*TEXT*:
Leader of Good Sams wins 2013 Human Rights Medal

Ian Thorpe presents the 2013 Human Rights Medal to Sister Clare Condon Photo: Matthew Syres

Ian Thorpe presents the 2013 Human Rights Medal to Sister Clare Condon
Photo: Matthew Syres

Sister Clare Condon, Leader of the Sisters of the Good Samaritan, has won the 2013 Human Rights Medal.

Clare was presented with the award during a special event in Sydney last night, December 10, by 2012 Human Rights Medal winner, Ian Thorpe. The three other 2013 Medal finalists were Gurruwun (Yalmay) Yunupingu, Richard Frankland and Pastor Graham Long.

Addressing a very engaged audience of over 300 at the Museum of Contemporary Art, Clare acknowledged the strong commitment to human rights of those present, especially the other award winners and finalists, and expressed how “very humbled and inadequate” she felt to receive the award in their midst.

“But on reflection, I do so on behalf of all my Sisters of the Good Samaritan who have served human rights in Australia for 156 years.”

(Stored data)
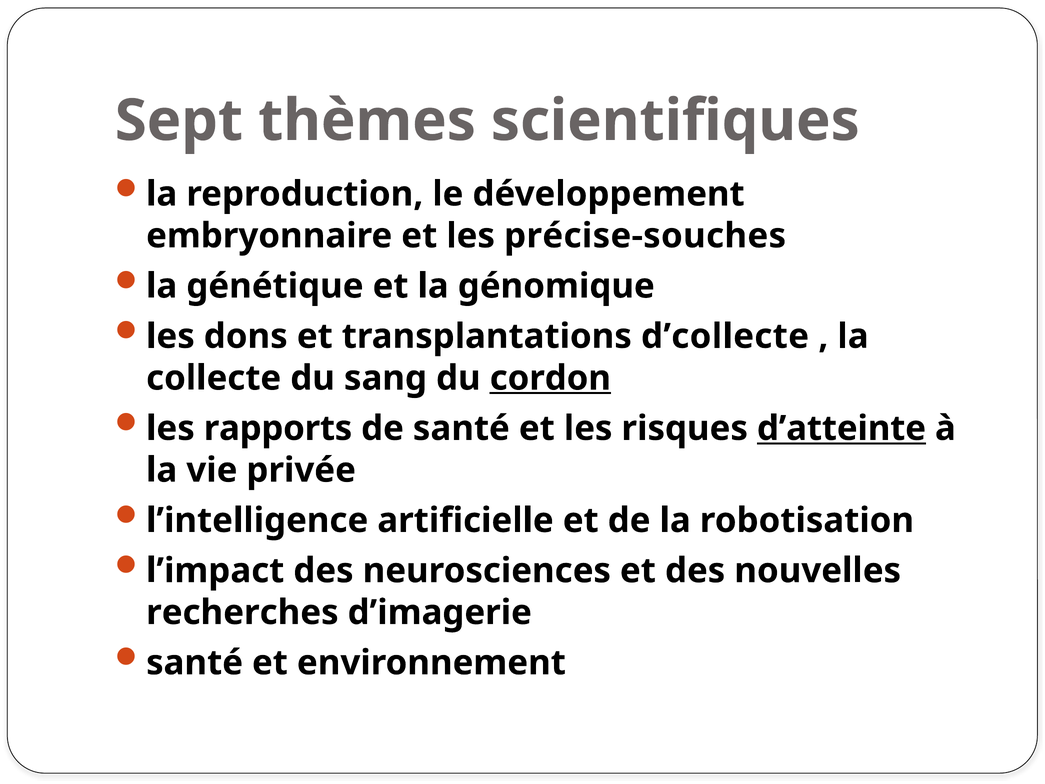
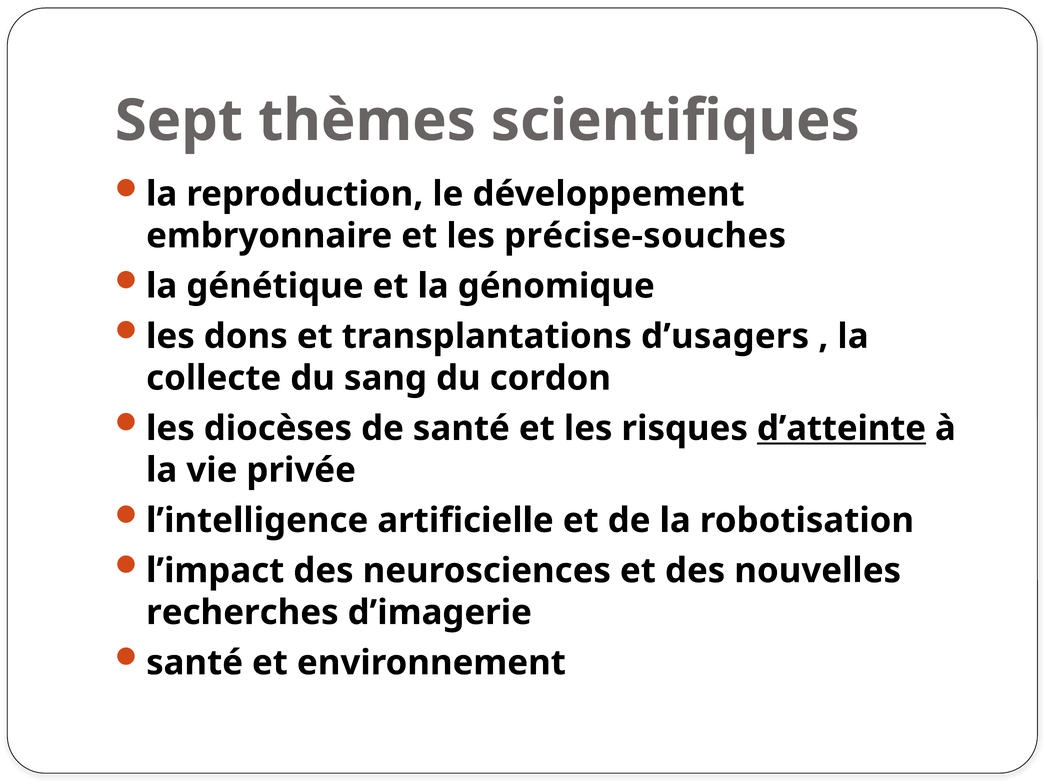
d’collecte: d’collecte -> d’usagers
cordon underline: present -> none
rapports: rapports -> diocèses
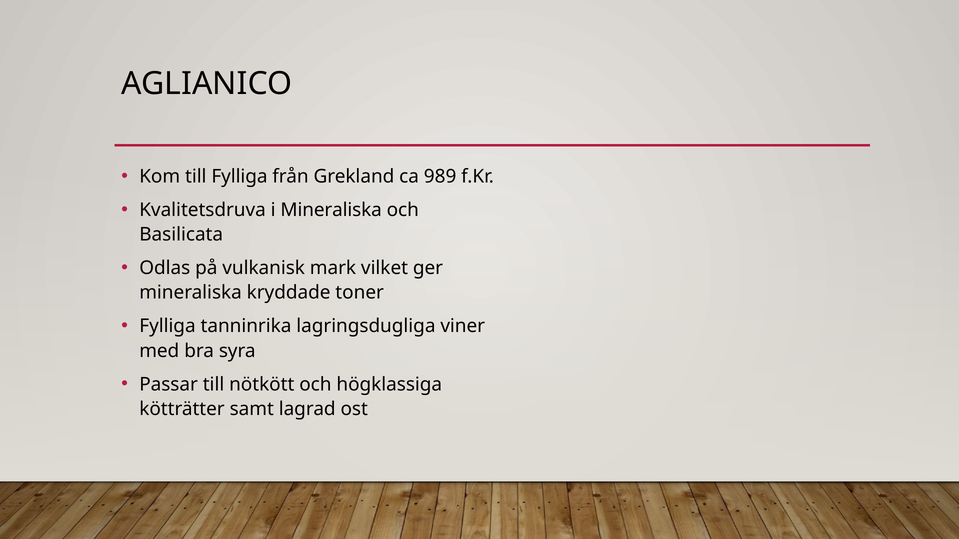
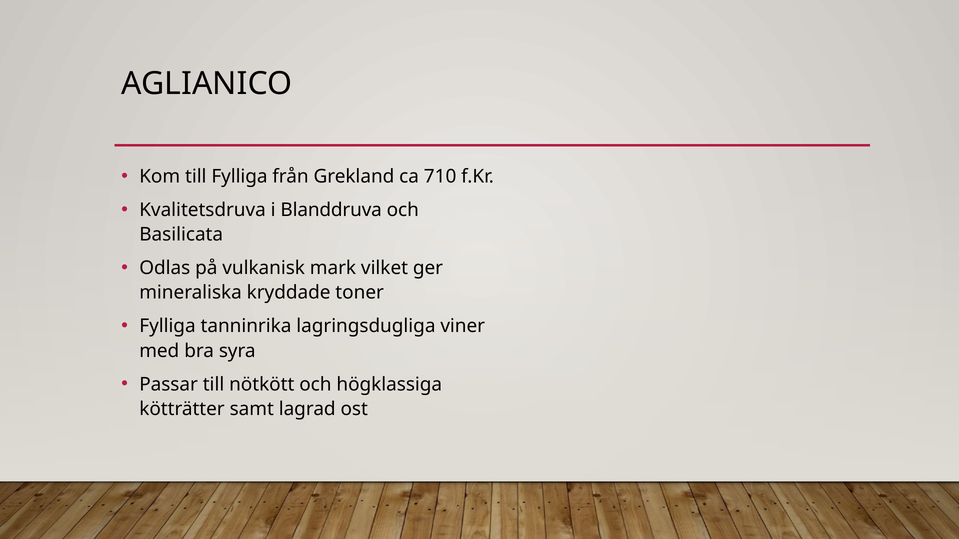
989: 989 -> 710
i Mineraliska: Mineraliska -> Blanddruva
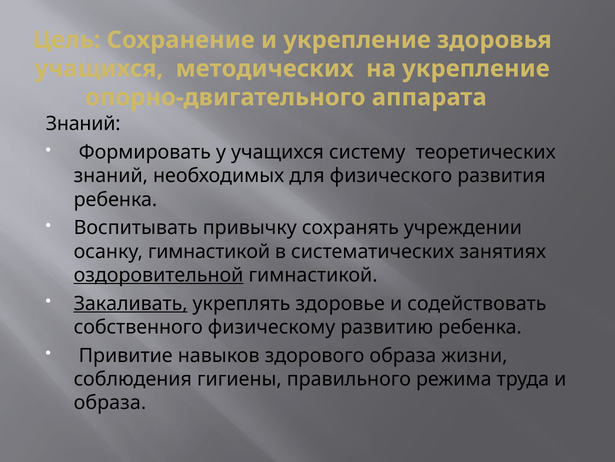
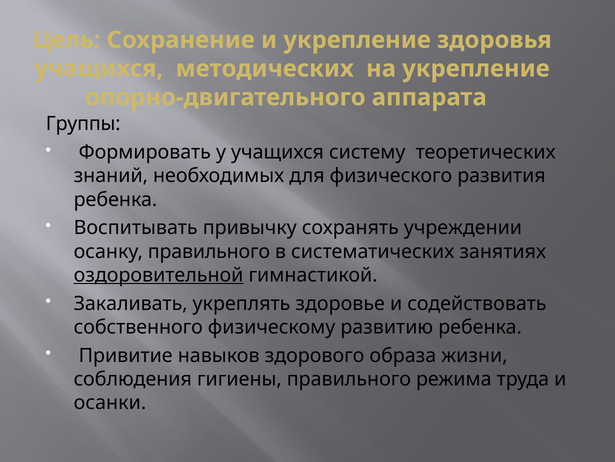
Знаний at (83, 124): Знаний -> Группы
осанку гимнастикой: гимнастикой -> правильного
Закаливать underline: present -> none
образа at (110, 402): образа -> осанки
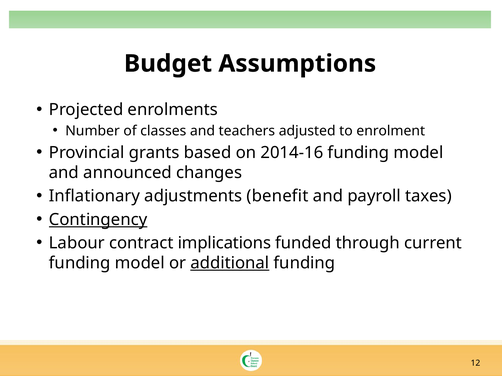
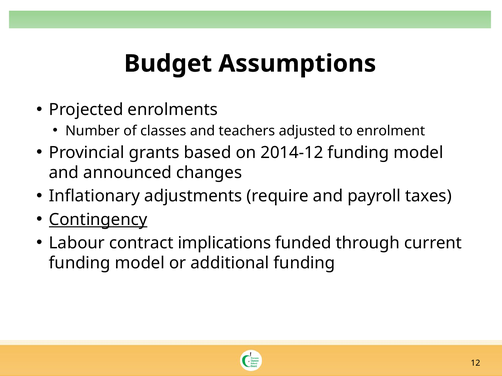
2014-16: 2014-16 -> 2014-12
benefit: benefit -> require
additional underline: present -> none
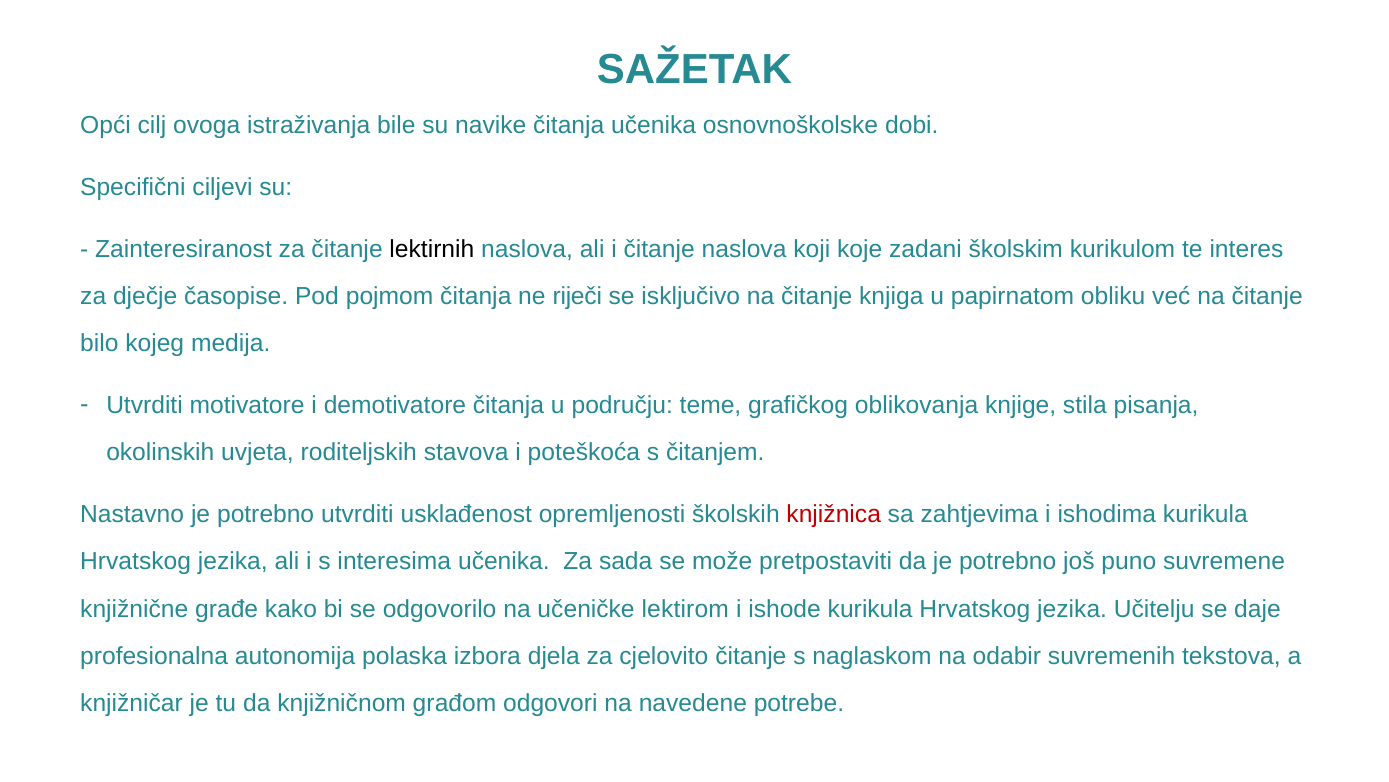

*PROBLEM 1*: In the article about the 2013 Human Rights Medal, who presented the award to Sister Clare Condon?
*PROBLEM 2*: Continue the article about the 2013 Human Rights Medal from its last paragraph.

*FINAL RESULT 1*: Ian Thorpe, the 2012 Human Rights Medal winner.

*FINAL RESULT 2*:
In particular, Clare paid tribute to her sisters throughout Australia who visit asylum seekers and refugees in detention, who befriend and work alongside Indigenous people, who support women who are homeless or escaping domestic violence, and those who educate for justice.

“But most of all I think I receive [the award] on behalf of those sisters – some of them in their 80s – who befriend the stranger in their neighbourhood and, on a daily basis, respect the integrity and dignity of each person and of creation. And for those who live in the more remote areas of Australia, in Kiribati in the Pacific, and in Bacolod in the Philippines.

Human Rights Commission President, Professor Gillian Triggs with Good Samaritan Sister Clare Condon Photo: Matthew Syres

Human Rights Commission President, Professor Gillian Triggs with Good Samaritan Sister Clare Condon
Photo: Matthew Syres

“We are grassroots people; we’re ordinary people,” said Clare.

“I thank you for honouring the Sisters of the Good Samaritan this evening. May we continue to work for the dignity of every person that comes into our orbit here in Australia or elsewhere.”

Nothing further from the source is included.